_Task prompt_
Reproduce the records word for word, starting at the line containing "Telp : 0745 - 91636" and ending at the line containing "Kepala Daerah", with both of those lines included.

***** Supplied records *****

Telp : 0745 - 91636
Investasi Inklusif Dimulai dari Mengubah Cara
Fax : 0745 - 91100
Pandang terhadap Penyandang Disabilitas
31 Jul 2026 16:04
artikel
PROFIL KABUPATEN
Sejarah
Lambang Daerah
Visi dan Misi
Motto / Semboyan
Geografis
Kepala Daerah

*****
***** Supplied records *****

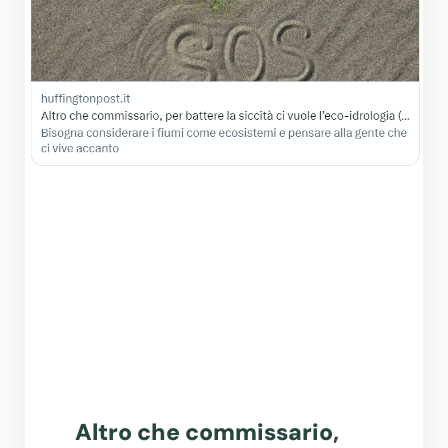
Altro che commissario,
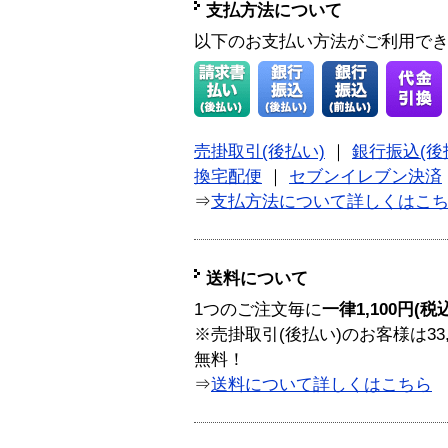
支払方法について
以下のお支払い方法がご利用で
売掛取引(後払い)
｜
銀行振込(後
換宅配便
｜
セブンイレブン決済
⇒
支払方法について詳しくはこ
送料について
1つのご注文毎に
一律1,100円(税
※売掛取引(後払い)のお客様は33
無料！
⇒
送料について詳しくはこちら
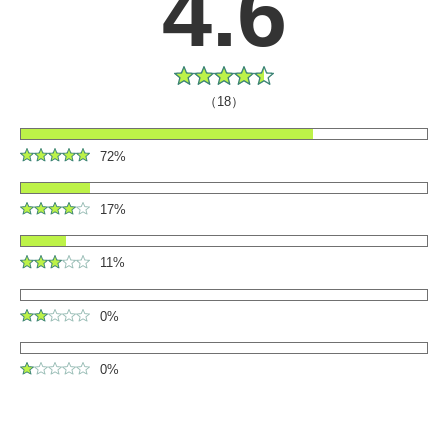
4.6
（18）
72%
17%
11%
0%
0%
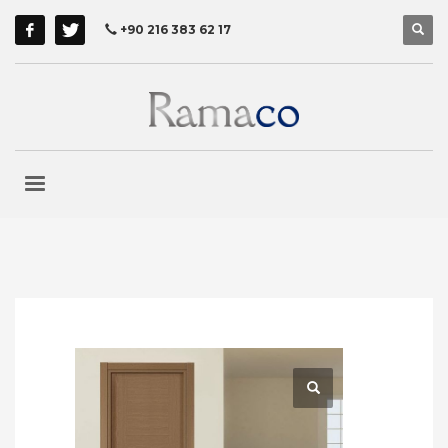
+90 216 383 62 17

*****
***** Supplied records *****

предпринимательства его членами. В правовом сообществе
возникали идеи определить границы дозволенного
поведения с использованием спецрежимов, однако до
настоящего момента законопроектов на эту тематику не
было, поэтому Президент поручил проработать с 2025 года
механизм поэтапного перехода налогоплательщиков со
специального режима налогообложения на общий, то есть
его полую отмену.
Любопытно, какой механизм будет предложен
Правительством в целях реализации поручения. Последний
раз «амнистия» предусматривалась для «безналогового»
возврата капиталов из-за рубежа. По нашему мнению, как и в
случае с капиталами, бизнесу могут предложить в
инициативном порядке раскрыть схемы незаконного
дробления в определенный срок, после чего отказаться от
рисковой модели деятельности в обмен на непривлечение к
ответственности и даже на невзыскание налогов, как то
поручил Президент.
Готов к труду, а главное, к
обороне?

*****

_Solved exercise_
Telp : 0745 - 91636
Investasi Inklusif Dimulai dari Mengubah Cara
Fax : 0745 - 91100
Pandang terhadap Penyandang Disabilitas
31 Jul 2026 16:04
artikel
PROFIL KABUPATEN
Sejarah
Lambang Daerah
Visi dan Misi
Motto / Semboyan
Geografis
Kepala Daerah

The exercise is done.